A Review of Algorithms for Segmentation of Optical Coherence Tomography from Retina

Raheleh Kafieh, Hossein Rabbani, Saeed Kermani



Optical coherence tomography (OCT) is a powerful imaging modality used to image various aspects of biological tissues, such as structural information, blood flow, elastic parameters, change of polarization states, and molecular content [1]. In contrast to OCT technology development which has been a field of active research since 1991, OCT image segmentation has only been more fully explored during the last decade. Segmentation, however, remains one of the most difficult and at the same time most commonly required steps in OCT image analysis. No typical segmentation method exists that can be expected to work equally well for all tasks [2].

One of the most challenging problems in OCT image segmentation is designing a system to work properly in clinical applications. There is no doubt that algorithms and research projects work on a limited number of images with some determinate abnormalities (or even on normal subjects) and such limitations make them more appropriate for bench and not for the bedside.

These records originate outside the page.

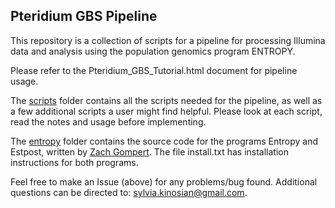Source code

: ## Pteridium GBS Pipeline

This repository is a collection of scripts for a pipeline for processing Illumina data and analysis using the population genomics program ENTROPY.

Please refer to the Pteridium\_GBS\_Tutorial.html document for pipeline usage. 

The [scripts](https://github.com/sylviakinosian/Pteridium_GBS_Pipeline/tree/master/scripts) folder contains all the scripts needed for the pipeline, as well as a few additional scripts a user might find helpful. Please look at each script, read the notes and usage before implementing.

The [entropy](https://github.com/sylviakinosian/Pteridium_GBS_Pipeline/tree/master/entropy) folder contains the source code for the programs Entropy and Estpost, written by [Zach Gompert](https://gompertlab.wordpress.com/). The file install.txt has installation instructions for both programs. 

Feel free to make an Issue (above) for any problems/bug found. Additional questions can be directed to: sylvia.kinosian@gmail.com.

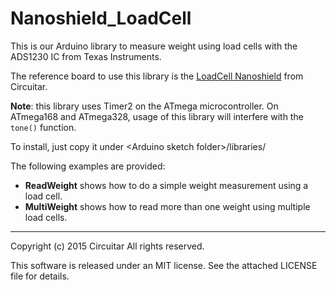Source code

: Nanoshield_LoadCell
===================

This is our Arduino library to measure weight using load cells with the ADS1230 IC from Texas Instruments.

The reference board to use this library is the [LoadCell Nanoshield](https://www.circuitar.com.br/en/nanoshields/modules/loadcell/) from Circuitar.

**Note**: this library uses Timer2 on the ATmega microcontroller.
On ATmega168 and ATmega328, usage of this library will interfere with the `tone()` function.

To install, just copy it under &lt;Arduino sketch folder&gt;/libraries/

The following examples are provided:

* **ReadWeight** shows how to do a simple weight measurement using a load cell.
* **MultiWeight** shows how to read more than one weight using multiple load cells.

---
Copyright (c) 2015 Circuitar
All rights reserved.

This software is released under an MIT license. See the attached LICENSE file for details.
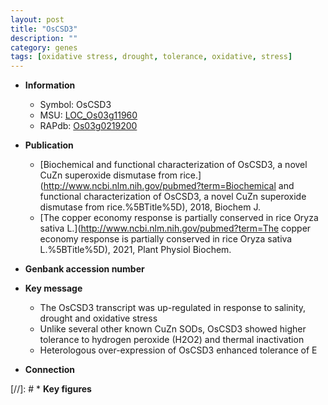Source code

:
 ```yaml
---
layout: post
title: "OsCSD3"
description: ""
category: genes
tags: [oxidative stress, drought, tolerance, oxidative, stress]
---
```


* **Information**  
    + Symbol: OsCSD3  
    + MSU: [LOC_Os03g11960](http://rice.plantbiology.msu.edu/cgi-bin/ORF_infopage.cgi?orf=LOC_Os03g11960)  
    + RAPdb: [Os03g0219200](http://rapdb.dna.affrc.go.jp/viewer/gbrowse_details/irgsp1?name=Os03g0219200)  

* **Publication**  
    + [Biochemical and functional characterization of OsCSD3, a novel CuZn superoxide dismutase from rice.](http://www.ncbi.nlm.nih.gov/pubmed?term=Biochemical and functional characterization of OsCSD3, a novel CuZn superoxide dismutase from rice.%5BTitle%5D), 2018, Biochem J.
    + [The copper economy response is partially conserved in rice Oryza sativa L.](http://www.ncbi.nlm.nih.gov/pubmed?term=The copper economy response is partially conserved in rice Oryza sativa L.%5BTitle%5D), 2021, Plant Physiol Biochem.

* **Genbank accession number**  

* **Key message**  
    + The OsCSD3 transcript was up-regulated in response to salinity, drought and oxidative stress
    + Unlike several other known CuZn SODs, OsCSD3 showed higher tolerance to hydrogen peroxide (H2O2) and thermal inactivation
    + Heterologous over-expression of OsCSD3 enhanced tolerance of E

* **Connection**  

[//]: # * **Key figures**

Moreover, OCT images are inherently noisy, thus often requiring the utilization of 3-D contextual information. Furthermore, the structure of the retina can drastically change during disease. Nevertheless, OCT image segmentation is a rapidly growing and important area and a great deal of efforts went into designing algorithms for automatic segmentation of retinal OCTs.

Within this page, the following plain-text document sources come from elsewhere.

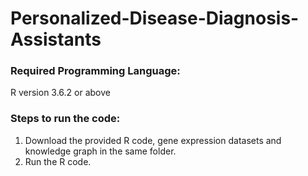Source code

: # Personalized-Disease-Diagnosis-Assistants

### Required Programming Language:
R version 3.6.2 or above

### Steps to run the code:
1. Download the provided R code, gene expression datasets and knowledge graph in the same folder. 
2. Run the R code.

The important steps of OCT image segmentation algorithms may be categorized in to 4 steps: 1) Determining a particular range of OCT datasets (e.g. 2D, 3D, Time Domain, Spectral Domain, macular, ONH, etc.) for which the proposed algorithm will work properly; 2) Allocating proper values for possible parameters of the algorithm; 3) Running the algorithm on determined datasets and acquiring the outcomes (e.g. boundary information, thickness values, classification of normal and abnormal images and etc.); 4) Validating the results by comparing with gold standards or getting the confirmation by an expert.

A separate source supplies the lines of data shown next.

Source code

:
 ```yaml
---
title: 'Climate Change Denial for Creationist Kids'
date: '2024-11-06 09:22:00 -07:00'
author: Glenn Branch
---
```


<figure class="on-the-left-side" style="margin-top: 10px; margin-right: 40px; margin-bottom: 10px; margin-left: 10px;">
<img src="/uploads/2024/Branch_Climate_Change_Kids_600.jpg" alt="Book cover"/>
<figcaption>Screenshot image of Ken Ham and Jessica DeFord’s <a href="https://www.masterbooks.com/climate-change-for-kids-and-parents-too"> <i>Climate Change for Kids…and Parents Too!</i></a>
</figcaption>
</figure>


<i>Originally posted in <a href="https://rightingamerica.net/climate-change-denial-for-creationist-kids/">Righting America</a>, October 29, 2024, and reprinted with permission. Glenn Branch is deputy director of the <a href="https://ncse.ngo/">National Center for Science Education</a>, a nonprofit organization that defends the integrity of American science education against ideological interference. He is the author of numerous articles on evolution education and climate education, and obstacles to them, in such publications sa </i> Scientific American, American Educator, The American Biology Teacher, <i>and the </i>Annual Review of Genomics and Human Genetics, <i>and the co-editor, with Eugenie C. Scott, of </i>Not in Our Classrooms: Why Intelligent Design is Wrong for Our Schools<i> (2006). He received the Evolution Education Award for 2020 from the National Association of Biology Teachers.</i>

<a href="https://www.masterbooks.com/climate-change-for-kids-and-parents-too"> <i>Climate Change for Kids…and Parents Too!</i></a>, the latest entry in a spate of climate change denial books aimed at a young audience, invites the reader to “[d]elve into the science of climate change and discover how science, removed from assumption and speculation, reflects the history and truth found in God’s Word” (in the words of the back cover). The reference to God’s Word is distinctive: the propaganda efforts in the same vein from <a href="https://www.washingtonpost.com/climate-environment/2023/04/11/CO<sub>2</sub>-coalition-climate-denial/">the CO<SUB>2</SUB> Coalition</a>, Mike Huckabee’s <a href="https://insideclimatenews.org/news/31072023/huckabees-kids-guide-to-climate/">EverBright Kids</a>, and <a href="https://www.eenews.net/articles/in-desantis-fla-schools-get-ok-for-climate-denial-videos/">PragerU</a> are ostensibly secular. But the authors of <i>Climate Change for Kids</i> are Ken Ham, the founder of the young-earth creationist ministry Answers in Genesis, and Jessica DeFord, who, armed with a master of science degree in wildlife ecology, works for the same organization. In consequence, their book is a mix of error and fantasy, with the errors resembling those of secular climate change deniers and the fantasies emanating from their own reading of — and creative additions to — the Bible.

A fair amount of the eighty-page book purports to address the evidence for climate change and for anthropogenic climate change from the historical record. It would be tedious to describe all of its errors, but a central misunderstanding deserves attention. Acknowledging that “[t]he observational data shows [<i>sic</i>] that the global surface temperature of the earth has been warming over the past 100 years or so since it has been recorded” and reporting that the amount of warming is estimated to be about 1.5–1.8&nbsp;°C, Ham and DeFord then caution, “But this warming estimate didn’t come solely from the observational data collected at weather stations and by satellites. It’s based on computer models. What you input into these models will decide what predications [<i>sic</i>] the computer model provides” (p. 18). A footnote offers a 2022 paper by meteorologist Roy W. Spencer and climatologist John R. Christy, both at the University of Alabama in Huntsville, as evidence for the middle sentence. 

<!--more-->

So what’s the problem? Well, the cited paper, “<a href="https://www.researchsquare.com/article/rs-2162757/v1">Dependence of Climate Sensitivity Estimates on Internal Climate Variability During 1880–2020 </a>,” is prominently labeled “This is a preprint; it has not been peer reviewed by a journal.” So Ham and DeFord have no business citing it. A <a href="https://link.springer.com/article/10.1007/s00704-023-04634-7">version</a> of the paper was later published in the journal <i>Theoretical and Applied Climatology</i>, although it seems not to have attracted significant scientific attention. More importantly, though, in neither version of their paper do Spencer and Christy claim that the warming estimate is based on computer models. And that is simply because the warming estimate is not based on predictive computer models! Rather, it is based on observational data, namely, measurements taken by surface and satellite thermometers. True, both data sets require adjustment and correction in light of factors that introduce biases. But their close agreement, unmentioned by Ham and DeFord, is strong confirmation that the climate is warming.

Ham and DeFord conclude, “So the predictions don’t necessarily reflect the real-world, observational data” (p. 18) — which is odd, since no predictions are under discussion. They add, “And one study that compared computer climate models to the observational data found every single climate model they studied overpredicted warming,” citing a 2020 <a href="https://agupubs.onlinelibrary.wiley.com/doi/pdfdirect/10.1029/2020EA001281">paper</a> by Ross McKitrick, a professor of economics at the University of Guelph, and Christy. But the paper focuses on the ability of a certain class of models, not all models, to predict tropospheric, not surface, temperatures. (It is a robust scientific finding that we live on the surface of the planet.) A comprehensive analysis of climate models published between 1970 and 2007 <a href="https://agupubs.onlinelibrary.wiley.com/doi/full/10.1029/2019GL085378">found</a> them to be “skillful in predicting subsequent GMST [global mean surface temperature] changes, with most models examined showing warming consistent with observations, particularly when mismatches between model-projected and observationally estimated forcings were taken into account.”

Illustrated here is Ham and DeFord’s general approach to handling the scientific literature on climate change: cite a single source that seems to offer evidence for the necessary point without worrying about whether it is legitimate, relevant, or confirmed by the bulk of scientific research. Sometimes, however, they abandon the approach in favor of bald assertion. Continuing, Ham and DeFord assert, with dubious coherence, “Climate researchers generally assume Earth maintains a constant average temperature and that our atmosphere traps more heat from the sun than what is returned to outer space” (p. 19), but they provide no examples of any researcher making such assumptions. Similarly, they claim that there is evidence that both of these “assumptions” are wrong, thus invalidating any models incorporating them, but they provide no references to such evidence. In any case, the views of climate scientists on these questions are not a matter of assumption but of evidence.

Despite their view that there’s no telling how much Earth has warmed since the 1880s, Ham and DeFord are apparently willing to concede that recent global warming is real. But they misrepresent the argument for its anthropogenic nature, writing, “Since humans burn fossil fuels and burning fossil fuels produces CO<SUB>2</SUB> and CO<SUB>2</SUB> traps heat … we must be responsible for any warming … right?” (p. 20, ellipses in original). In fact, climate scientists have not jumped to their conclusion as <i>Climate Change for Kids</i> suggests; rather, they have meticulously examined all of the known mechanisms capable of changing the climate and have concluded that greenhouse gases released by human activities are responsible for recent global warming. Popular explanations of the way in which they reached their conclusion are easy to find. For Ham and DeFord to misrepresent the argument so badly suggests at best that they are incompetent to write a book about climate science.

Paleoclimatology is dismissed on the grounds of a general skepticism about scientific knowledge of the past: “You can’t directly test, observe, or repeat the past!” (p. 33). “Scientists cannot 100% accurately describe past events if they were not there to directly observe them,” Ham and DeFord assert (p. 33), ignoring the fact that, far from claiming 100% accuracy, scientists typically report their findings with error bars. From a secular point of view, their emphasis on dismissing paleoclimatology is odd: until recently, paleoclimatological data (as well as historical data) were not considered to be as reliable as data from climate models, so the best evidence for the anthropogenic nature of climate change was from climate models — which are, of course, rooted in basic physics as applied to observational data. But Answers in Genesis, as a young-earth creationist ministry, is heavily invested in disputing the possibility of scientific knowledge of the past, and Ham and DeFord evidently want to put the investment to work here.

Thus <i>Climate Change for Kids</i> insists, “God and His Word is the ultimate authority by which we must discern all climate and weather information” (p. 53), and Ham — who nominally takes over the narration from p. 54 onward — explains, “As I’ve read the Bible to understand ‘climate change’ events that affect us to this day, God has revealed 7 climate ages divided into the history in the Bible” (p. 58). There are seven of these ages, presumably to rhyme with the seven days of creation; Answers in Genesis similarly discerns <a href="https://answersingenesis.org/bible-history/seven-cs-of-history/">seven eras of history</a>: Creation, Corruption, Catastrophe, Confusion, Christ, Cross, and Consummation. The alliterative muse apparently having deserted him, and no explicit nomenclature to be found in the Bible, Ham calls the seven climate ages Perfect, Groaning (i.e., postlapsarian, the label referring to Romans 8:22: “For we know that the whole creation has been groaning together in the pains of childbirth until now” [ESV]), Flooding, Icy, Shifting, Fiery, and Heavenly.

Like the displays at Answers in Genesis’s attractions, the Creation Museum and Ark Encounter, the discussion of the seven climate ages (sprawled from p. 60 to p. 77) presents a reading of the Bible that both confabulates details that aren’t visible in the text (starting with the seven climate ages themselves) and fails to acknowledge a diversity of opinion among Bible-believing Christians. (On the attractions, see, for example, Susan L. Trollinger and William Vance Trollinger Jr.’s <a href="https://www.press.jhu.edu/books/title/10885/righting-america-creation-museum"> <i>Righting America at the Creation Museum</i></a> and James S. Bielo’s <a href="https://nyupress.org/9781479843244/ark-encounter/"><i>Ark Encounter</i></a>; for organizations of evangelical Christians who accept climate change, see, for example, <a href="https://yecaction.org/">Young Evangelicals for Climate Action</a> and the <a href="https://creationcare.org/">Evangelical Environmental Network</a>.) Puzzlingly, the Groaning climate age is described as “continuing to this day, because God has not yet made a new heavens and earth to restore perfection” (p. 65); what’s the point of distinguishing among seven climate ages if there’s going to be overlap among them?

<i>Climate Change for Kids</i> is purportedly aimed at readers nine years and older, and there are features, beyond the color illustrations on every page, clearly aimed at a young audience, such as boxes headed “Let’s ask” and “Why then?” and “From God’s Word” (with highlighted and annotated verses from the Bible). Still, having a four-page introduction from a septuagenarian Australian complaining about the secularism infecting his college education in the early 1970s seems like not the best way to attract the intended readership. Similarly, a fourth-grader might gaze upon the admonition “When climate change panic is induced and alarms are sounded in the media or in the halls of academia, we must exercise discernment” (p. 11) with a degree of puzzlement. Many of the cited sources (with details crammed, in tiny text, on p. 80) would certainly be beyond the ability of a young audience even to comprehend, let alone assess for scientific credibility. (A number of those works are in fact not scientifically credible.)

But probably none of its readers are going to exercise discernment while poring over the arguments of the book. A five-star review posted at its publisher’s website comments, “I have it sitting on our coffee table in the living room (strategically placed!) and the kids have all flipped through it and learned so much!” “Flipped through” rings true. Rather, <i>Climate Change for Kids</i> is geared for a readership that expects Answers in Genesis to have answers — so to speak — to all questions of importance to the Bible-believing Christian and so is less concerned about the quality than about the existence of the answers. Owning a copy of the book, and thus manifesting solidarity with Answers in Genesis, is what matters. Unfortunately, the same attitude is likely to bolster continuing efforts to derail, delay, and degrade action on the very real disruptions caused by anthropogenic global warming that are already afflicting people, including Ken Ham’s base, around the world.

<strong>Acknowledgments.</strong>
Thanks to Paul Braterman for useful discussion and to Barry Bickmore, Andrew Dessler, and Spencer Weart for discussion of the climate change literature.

Here, we review some of the important image segmentation methods for processing retinal OCT images. We may classify the OCT segmentation approaches into five distinct groups according to the image domain subjected to the segmentation algorithm. Let’s define 5 separate families of segmentation approaches: Methods applicable to A-scan, B-scan, active contour approaches (frequently in 2-D), analysis methods utilizing artificial intelligence, and segmentation methods using 3D graphs constructed from the 3D OCT volumetric images. Some details of algorithms representing each class will be discussed in more detail and concluding remarks will be provided to compare the efficiency of different methods in different datasets. It should be noted that intrinsic noisy structure of retinal OCTs (particularly in old OCTs and after diseases) makes simple edge detection algorithms unsuitable for this purpose and researchers have tried to develop new algorithms to overcome such problems.